From Lady in Green to Psychiatric Survivor:
How 988 Shattered My Trust in the Mental Healthcare System
By Emily Wu Truong
For over a decade, I devoted my life to mental health advocacy. I believed in change — in compassion, in awareness, in recovery. My journey began with my local chapter of the National Alliance on Mental Illness (NAMI), where I first found community when my family did not know how to be a support to me. Later, I connected with the Los Angeles County Department of Mental Health (LACDMH) and joined the California Mental Health Movement, back when it was still called Each Mind Matters.
As part of their campaign promoting the lime green ribbon for mental health awareness, I became known as the Lady in Green. They featured my story. I felt validated. I spent years fighting stigma, amplifying AANHPI (Asian American, Native Hawaiian, and Pacific Islander) voices, delivering nearly 200 talks, and working within a system I believed could help people heal.
In 2022, when the national 988 crisis line launched, I called and texted the line to test it — to better understand what others in crisis might experience. A year later, I called again. But this time, it wasn’t a test.
On July 29, 2023, I called 988 because I was struggling with suicidal thoughts. I was grieving deeply — my father had passed away less than a year before, and I felt like my life was unraveling. I was looking for a lifeline, for someone to help me carry the weight. But the person on the line — a man named Mark — didn’t hear distress. He heard danger. And once that switch flips in the system, there’s no going back. Mark had 911 called on me.

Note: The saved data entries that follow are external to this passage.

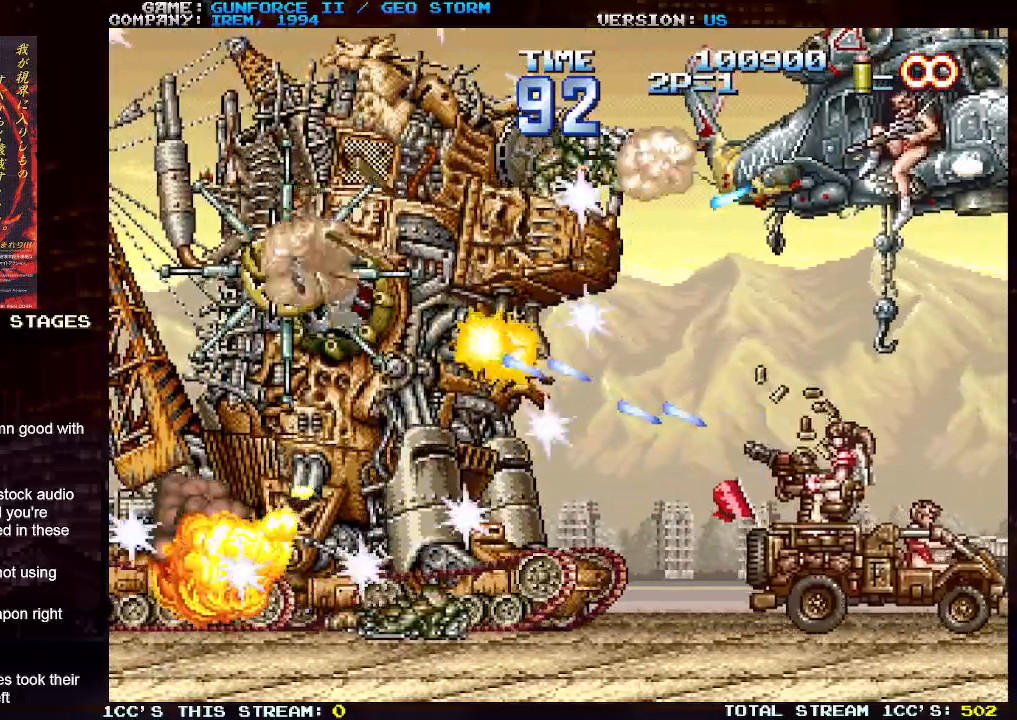
{"buttons": ["SQUARE"], "left_stick": "center", "events": [[17, "SQUARE", "up"], [100, "SQUARE", "down"], [200, "SQUARE", "up"], [267, "SQUARE", "down"], [367, "SQUARE", "up"], [383, "left_stick", "up"], [433, "SQUARE", "down"], [450, "left_stick", "center"]]}
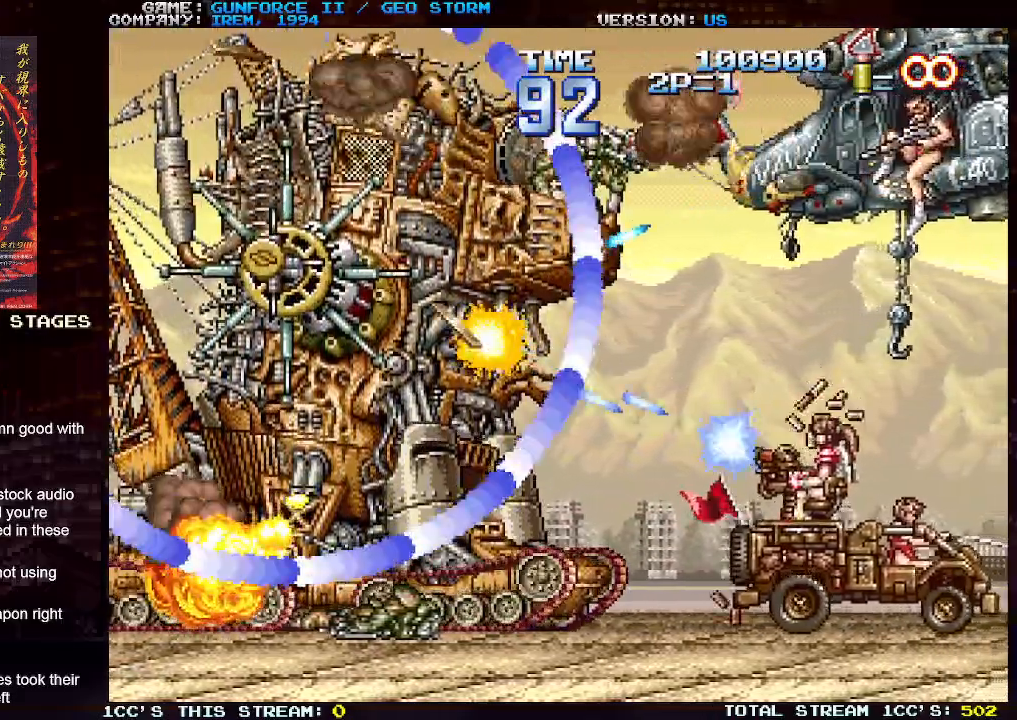
{"buttons": ["SQUARE"], "left_stick": "center", "events": [[17, "SQUARE", "up"], [100, "SQUARE", "down"], [167, "SQUARE", "up"], [250, "SQUARE", "down"], [367, "SQUARE", "up"], [417, "SQUARE", "down"]]}
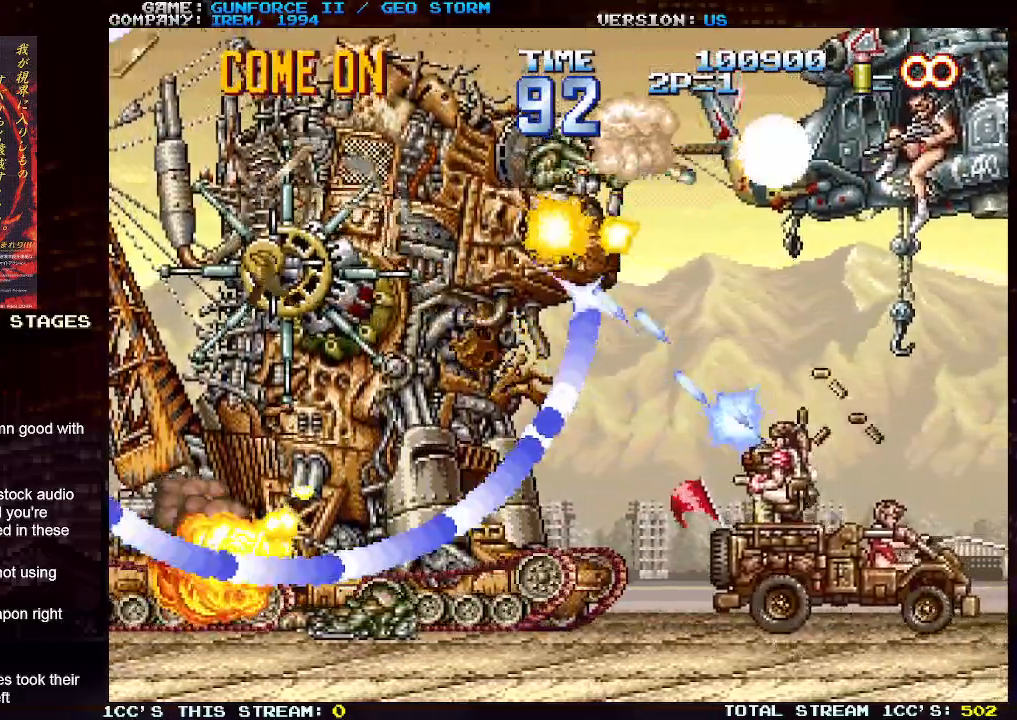
{"buttons": ["SQUARE"], "left_stick": "center", "events": [[33, "SQUARE", "up"], [117, "SQUARE", "down"], [217, "SQUARE", "up"], [283, "SQUARE", "down"], [300, "left_stick", "down"], [383, "SQUARE", "up"], [400, "left_stick", "center"], [450, "SQUARE", "down"]]}
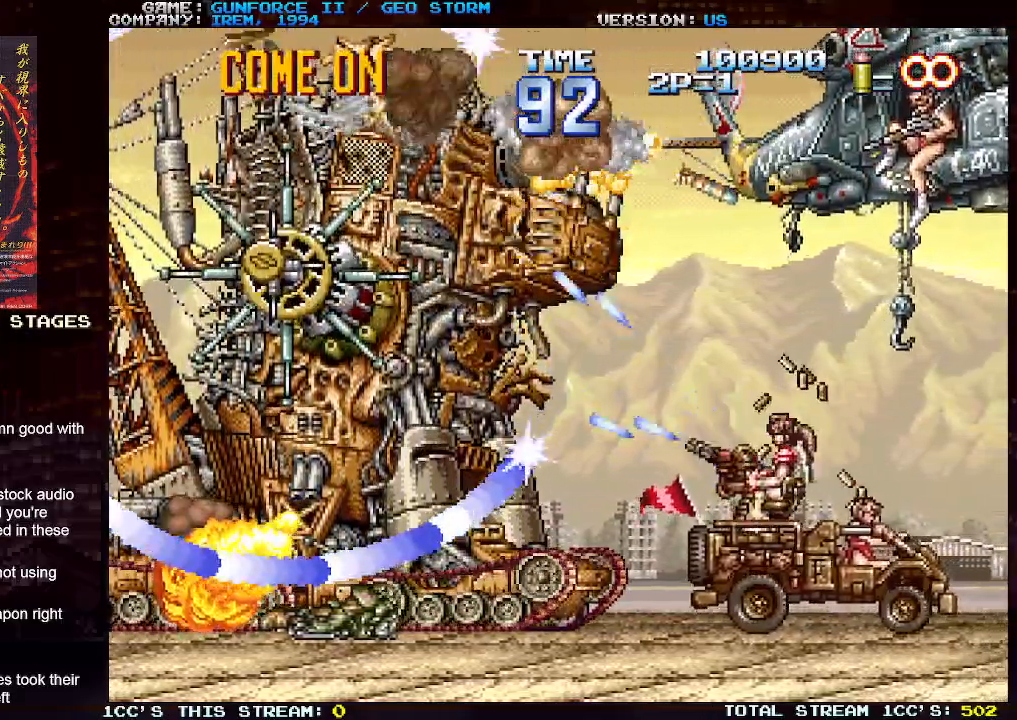
{"buttons": ["SQUARE"], "left_stick": "down", "events": [[33, "SQUARE", "up"], [67, "left_stick", "up"], [117, "SQUARE", "down"], [217, "SQUARE", "up"], [267, "left_stick", "center"], [300, "SQUARE", "down"], [383, "SQUARE", "up"], [433, "left_stick", "down"], [450, "SQUARE", "down"]]}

The police arrived. I was placed on a 5150 — an involuntary psychiatric hold. My rights, my autonomy, my dignity were taken from me, piece by piece. I was transported to USC Arcadia Hospital, where I was never informed of my patient rights. No one explained what was happening. I wasn’t given space to speak, let alone to be heard. It was so dehumanizing.
At one point, the rude nurse who had taken away my smartphone without explanation tried to make small talk with me.
“So, what do you do for a living?” she asked.
I answered, “I’m a suicide prevention advocate.”
She looked at me, incredulous. “Then what are you doing here?!!!”
Her words stung more than anything else I heard that night.
What could I say? I really didn’t want to be there seeing how I was being treated. But I stayed — not because I trusted the hospital, but because I feared what might happen if I left. I knew the stories. I knew what happened to people like Jazmyne Ha Eng, who was killed by police in 2012 during her own mental health crisis. I didn’t want to become another name in a list of preventable tragedies. Another headline. Another face on a memorial graphic.
So I stayed. Not because the system felt safe — but because leaving felt more dangerous. I did not want to be killed by the police for wanting to walk home.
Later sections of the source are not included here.